• **WHAT IS REQUIRED**: In the passage below on vision-based autonomous helicopter landing, why did the designers rule out a stereo vision system? Answer in one to three sentences.

• **PASSAGE SHOWN**:
⁂

(Click to watch a clip on the formation experiment for ONR review, November 2002)
UC Berkeley's team has been actively on imagery and the use of computer vision in favor of decreased probability of detection and enhanced situational awareness. Though radar, LIDAR, ultrasonic, and other time-of-flight sensors can provide very accurate estimates of distances, they have several disadvantages. By their nature, time-of-flight sensors rely on self-emitted RF, laser or ultrasonic signals, which adversaries can potentially use to detect, or worse, use to localize by triangulation. Furthermore, active sensing modalities have relatively high rates of power consumption. Visible-light or IR cameras, on the other hand are passive and rely solely on reflected ambient light or heat, thereby lowering the probability of detection as well as reducing power consumption. Factors that make vision-in-the-loop difficult are: achieving the accuracy of active sensors without time-of-flight measurements; high bandwidth and computation subject to operation in real-time; and inherent photogrammetric ambiguities making some computations ill-conditioned. Imagery, however, has a number of benefits besides lower power and passivity. Because of the more descriptive signal, giving color and appearance information, imagery can be used for target recognition and navigation from reference points when operating in unknown environments, as well as enhanced situational awareness.
Many landing scenarios demand the ability to land in an arbitrary environment where a landing site has not been previously selected. A natural extension to the former landing project was to eliminate the constraint on requiring a target to land autonomously. Whereas the site for a target would presumably be chosen so as to be safe for landing a helicopter, for example, clear of debris, foliage, etc., these characteristics would have to be autonomously gauged from the air to determine suitability for landing, a problem which is very challenging. It necessitates having the ability to accurately estimate elevation and terrain slope, to reliably classify vegetation and to be able to detect small debris.
As part of the SEC extension program with Boeing, the BEAR team has designed a system to land an autonomous helicopter in an unknown environment [Geyer, CDC 2004] which will be flown on the Maverick platform at the end of May 2005. The system's design was constrained by several factors: real-time operation, accurate terrain estimates, necessitating accurate position and attitude estimates, passivity, and arbitrary terrain. For example, a naive choice might be to use a stereo vision system; error in the estimates of depth from two view, however, increase with the square of depth, thereby prohibiting the use of stereo vision. The resulting system incorporates four major components: fusion of GPS, INS and image measurements for increased accuracy of position, which can operate in environments of unknown terrain; a system that creates digital elevation maps in real-time by integrating image measurements from multiple views (not juts two) using a recursive filter; and the implementation of a site selection strategy based on appearance and estimated elevation maps. The on-board computer continually evaluates and analyzes the observed terrain to determine sites tolerable for landing depending on factors such as the helicopter's landing constraints, desired size of clearing without trees or tall grasses and maximum landing slope. We predict that vision in autonomous systems will revolutionize control systems, like radar helped revolutionize combat in World War II. We firmly believe that autonomous sensing is necessary to achieve this goal, and that computer vision will have to form a major component of many control systems. It must be recognized that sensing by vision is not appropriate for all circumstances: very low light conditions where night vision is ineffective; or in situations where vision cannot demonstrate sufficient accuracy. Furthermore, many challenges need to be overcome, including guaranteed robustness, computational speed. Nevertheless, one cannot help but think that vision is prevalent everywhere in nature.

⁂

[Stored data]
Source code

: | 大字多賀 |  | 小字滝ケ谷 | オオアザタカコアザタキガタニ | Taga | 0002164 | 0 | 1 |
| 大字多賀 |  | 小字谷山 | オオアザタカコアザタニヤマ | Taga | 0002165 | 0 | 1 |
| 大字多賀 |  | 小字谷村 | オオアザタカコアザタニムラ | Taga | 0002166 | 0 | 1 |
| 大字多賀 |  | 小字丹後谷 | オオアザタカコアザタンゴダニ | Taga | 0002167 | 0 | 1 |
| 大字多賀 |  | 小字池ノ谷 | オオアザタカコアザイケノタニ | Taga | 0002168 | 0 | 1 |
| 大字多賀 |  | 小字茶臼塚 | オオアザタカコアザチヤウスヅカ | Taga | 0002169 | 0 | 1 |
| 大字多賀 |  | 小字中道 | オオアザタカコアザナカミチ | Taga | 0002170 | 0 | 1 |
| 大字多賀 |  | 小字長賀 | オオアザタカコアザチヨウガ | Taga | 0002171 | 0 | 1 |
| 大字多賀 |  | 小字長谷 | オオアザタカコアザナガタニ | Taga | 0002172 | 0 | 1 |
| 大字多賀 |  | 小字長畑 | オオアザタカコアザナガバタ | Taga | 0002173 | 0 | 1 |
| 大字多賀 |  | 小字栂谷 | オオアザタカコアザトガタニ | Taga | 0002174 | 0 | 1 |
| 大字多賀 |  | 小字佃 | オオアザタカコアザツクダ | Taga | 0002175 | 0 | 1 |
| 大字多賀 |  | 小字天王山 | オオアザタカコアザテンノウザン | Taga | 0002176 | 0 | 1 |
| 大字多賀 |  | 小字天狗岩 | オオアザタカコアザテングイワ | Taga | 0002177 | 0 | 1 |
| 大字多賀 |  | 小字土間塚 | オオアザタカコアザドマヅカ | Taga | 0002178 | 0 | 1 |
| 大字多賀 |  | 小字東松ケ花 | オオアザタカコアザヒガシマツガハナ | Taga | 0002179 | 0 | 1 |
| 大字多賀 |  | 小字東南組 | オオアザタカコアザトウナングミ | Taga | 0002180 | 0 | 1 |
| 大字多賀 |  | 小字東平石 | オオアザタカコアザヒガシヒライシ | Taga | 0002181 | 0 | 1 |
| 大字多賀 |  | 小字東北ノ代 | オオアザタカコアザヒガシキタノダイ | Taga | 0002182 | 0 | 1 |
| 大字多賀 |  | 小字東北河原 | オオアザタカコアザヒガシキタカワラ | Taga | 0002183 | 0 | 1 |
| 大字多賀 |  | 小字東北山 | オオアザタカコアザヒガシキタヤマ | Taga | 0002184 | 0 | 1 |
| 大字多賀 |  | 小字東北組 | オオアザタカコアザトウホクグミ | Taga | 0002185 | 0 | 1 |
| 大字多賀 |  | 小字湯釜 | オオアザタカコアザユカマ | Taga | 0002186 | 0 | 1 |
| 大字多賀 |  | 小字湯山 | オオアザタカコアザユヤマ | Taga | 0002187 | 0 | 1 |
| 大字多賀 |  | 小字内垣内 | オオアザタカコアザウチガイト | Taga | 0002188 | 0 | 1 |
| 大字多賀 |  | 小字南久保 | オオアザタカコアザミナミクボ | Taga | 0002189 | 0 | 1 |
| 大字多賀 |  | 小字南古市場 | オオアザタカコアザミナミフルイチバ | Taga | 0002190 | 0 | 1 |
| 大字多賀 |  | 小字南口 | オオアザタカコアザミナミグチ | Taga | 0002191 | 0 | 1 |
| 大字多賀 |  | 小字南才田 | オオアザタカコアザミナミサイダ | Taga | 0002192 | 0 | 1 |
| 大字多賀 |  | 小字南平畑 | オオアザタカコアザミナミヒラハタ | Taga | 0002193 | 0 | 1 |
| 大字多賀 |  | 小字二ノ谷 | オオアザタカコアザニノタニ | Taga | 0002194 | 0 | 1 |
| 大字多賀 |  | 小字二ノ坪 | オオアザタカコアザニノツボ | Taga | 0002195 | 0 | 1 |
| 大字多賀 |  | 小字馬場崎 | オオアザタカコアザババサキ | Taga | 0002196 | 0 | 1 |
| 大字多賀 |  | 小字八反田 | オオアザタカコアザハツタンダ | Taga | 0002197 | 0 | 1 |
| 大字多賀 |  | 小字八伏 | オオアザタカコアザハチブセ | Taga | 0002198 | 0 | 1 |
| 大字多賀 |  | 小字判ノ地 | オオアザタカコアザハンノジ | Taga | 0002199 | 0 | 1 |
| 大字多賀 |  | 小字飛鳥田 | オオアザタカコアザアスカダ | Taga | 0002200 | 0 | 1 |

⁂

• **RESPONSE FOR THIS EXERCISE**: Stereo vision estimates depth from two views, and the error in those depth estimates increases with the square of depth. That growth in error prohibited its use in a system constrained to produce accurate terrain estimates.